El antónimo de la soledad

Por Ángel Gilberto Adame:

Leí en El País una historia que desconocía. Se anunciaba la publicación del primer y único libro, —las obras completas— de Marina Keegan, joven y brillante egresada de Yale, discípula de Harold Bloom, quien ya tenía un trabajo asegurado en el prestigioso semanario The New Yorker, y había conmovido a los estadounidenses tanto por su discurso de graduación, The Opposite of Loneliness, como por su trágico deceso a los 22 años en un accidente automovilístico.

Al reflexionar sobre esta desgracia sentí tristeza, pensé en sus padres, en sus amigos, en la gente que la conoció, en lo que ya no será para ella. Luego recordé que, aunque desventurado, su caso no era singular. Sin mayor esfuerzo, sin necesidad de consultar nada, evoqué a Juana de Arco, Ana Frank, Jeff Buckley, Abraham Ángel, Antonieta Rivas Mercado, Janis Joplin, Brian Jones, Ramón López Velarde, Arthur Rimbaud, Bernando Couto, Buddy Holly y otros más que, aunque nos abandonaron al alba, dejaron una impronta indeleble en el mundo.

Después pensé en otros talentos juveniles que, al crecer, fueron promesas incumplidas. Entonces concluí que si bien el sentimiento de pérdida no se conforta, Marina Keegan —al igual que los otros— fue afortunada y nos hizo afortunados: con el poco tiempo que dispuso, logró que la recordáramos por lo que fue y no por lo que quizá hubiera sido. Ella, con su legado, nos ayuda a intentar descifrar el antónimo de la soledad, de ésa, la que lastima en serio.

Día a día mueren muchos adolescentes y esa demostración cotidiana e insensible de fragilidad nos hace tenerlos presentes sólo como estadística. A pesar de algunos esfuerzos, sus muertes se suman a ese conglomerado llamado anonimato que conlleva nuestro tiempo, el más comunicado de la Historia. Ellos sí fueron desafortunados.

Como un pequeño homenaje, me permití transcribir el citado ensayo de Keegan publicado en la revista conmemorativa de su graduación y en la página web de Yale Daily News:

“Lo contrario a la soledad” de Marina Keegan.

No existe una palabra para definir lo contrario a la soledad, pero, si la tuviéramos, la usaría para expresar lo que quiero en mi vida. Lo que estoy agradecida de haber hallado en Yale, y lo que tengo miedo de perder al despertar mañana y dejar este lugar.

No es exactamente el amor ni tampoco la comunidad. Es la sensación de que hay gente, mucha gente, que está unida contigo. Que están en tu equipo. Que cuando se paga la cuenta, nadie se levanta de la mesa. Que cuando son las cuatro de la mañana, nadie se va a la cama. La noche aquella de la guitarra. Esa noche que no recordamos. Esa vez que hicimos, fuimos, vimos, reímos, sentimos. Los sombreros que nos pusimos.

■ **Tarea de trabajo a**:
Resume el fragmento en dos oraciones.
El fragmento y los registros no guardan relación entre sí.

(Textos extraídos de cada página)
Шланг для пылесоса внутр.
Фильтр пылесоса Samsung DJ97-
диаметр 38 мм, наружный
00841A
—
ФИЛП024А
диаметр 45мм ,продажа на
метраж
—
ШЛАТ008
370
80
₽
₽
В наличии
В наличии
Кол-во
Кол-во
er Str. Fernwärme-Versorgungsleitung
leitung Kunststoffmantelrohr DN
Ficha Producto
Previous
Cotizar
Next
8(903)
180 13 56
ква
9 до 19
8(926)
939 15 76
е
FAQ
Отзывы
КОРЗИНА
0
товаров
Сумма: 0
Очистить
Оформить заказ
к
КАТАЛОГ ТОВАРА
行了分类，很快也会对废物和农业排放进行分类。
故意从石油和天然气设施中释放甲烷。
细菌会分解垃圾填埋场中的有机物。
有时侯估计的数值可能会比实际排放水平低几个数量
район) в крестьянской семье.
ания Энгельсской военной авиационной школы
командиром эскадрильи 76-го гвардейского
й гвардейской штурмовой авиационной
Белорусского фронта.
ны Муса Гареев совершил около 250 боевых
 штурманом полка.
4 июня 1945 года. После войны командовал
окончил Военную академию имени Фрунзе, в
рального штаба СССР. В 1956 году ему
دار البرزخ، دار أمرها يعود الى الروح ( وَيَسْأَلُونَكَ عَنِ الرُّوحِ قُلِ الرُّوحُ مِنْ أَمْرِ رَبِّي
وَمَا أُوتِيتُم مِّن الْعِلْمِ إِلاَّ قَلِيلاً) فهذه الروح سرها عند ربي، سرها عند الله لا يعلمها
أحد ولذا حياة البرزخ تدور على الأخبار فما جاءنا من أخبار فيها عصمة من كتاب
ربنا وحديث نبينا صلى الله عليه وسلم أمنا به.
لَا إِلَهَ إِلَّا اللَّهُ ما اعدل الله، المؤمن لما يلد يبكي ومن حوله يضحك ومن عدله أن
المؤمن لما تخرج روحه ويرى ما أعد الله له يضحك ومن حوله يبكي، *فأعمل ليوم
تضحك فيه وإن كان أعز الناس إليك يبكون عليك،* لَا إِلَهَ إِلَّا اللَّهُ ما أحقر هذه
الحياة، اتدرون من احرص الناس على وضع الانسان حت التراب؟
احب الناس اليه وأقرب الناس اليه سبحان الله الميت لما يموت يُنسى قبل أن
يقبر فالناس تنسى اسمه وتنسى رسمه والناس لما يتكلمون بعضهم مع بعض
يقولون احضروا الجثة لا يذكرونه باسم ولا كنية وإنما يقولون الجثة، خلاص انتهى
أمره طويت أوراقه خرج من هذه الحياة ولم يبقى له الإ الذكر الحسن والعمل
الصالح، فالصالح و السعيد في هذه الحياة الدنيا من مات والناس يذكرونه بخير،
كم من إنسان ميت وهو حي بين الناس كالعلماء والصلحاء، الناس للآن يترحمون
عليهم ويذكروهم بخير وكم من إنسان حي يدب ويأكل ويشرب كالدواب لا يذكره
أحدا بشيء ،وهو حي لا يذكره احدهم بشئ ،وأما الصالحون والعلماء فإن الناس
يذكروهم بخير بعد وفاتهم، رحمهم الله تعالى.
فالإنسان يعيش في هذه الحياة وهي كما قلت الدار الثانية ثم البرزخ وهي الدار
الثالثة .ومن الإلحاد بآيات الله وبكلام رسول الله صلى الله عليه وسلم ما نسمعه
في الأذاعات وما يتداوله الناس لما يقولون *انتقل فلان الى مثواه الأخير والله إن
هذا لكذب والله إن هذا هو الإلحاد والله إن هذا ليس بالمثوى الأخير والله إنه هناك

■ **Tarea de trabajo b**:
Reproduce literalmente los registros desde su primera línea hasta la línea que contiene "ربنا وحديث نبينا صلى الله عليه وسلم أمنا به.", ambas incluidas.

■ **Respuesta al ejercicio a**:
Tras leer en El País sobre la publicación del único libro de Marina Keegan, egresada de Yale que conmovió a los estadounidenses con su discurso de graduación y murió a los 22 años en un accidente automovilístico, se concluye que ella fue afortunada porque logró que se la recordara por lo que fue y no por lo que quizá hubiera sido. Como homenaje se transcribe su ensayo, que habla de la sensación de que hay mucha gente unida contigo, algo que no es exactamente el amor ni la comunidad y que no tiene palabra que lo defina.

■ **Respuesta al ejercicio b**:
Шланг для пылесоса внутр.
Фильтр пылесоса Samsung DJ97-
диаметр 38 мм, наружный
00841A
—
ФИЛП024А
диаметр 45мм ,продажа на
метраж
—
ШЛАТ008
370
80
₽
₽
В наличии
В наличии
Кол-во
Кол-во
er Str. Fernwärme-Versorgungsleitung
leitung Kunststoffmantelrohr DN
Ficha Producto
Previous
Cotizar
Next
8(903)
180 13 56
ква
9 до 19
8(926)
939 15 76
е
FAQ
Отзывы
КОРЗИНА
0
товаров
Сумма: 0
Очистить
Оформить заказ
к
КАТАЛОГ ТОВАРА
行了分类，很快也会对废物和农业排放进行分类。
故意从石油和天然气设施中释放甲烷。
细菌会分解垃圾填埋场中的有机物。
有时侯估计的数值可能会比实际排放水平低几个数量
район) в крестьянской семье.
ания Энгельсской военной авиационной школы
командиром эскадрильи 76-го гвардейского
й гвардейской штурмовой авиационной
Белорусского фронта.
ны Муса Гареев совершил около 250 боевых
 штурманом полка.
4 июня 1945 года. После войны командовал
окончил Военную академию имени Фрунзе, в
рального штаба СССР. В 1956 году ему
دار البرزخ، دار أمرها يعود الى الروح ( وَيَسْأَلُونَكَ عَنِ الرُّوحِ قُلِ الرُّوحُ مِنْ أَمْرِ رَبِّي
وَمَا أُوتِيتُم مِّن الْعِلْمِ إِلاَّ قَلِيلاً) فهذه الروح سرها عند ربي، سرها عند الله لا يعلمها
أحد ولذا حياة البرزخ تدور على الأخبار فما جاءنا من أخبار فيها عصمة من كتاب
ربنا وحديث نبينا صلى الله عليه وسلم أمنا به.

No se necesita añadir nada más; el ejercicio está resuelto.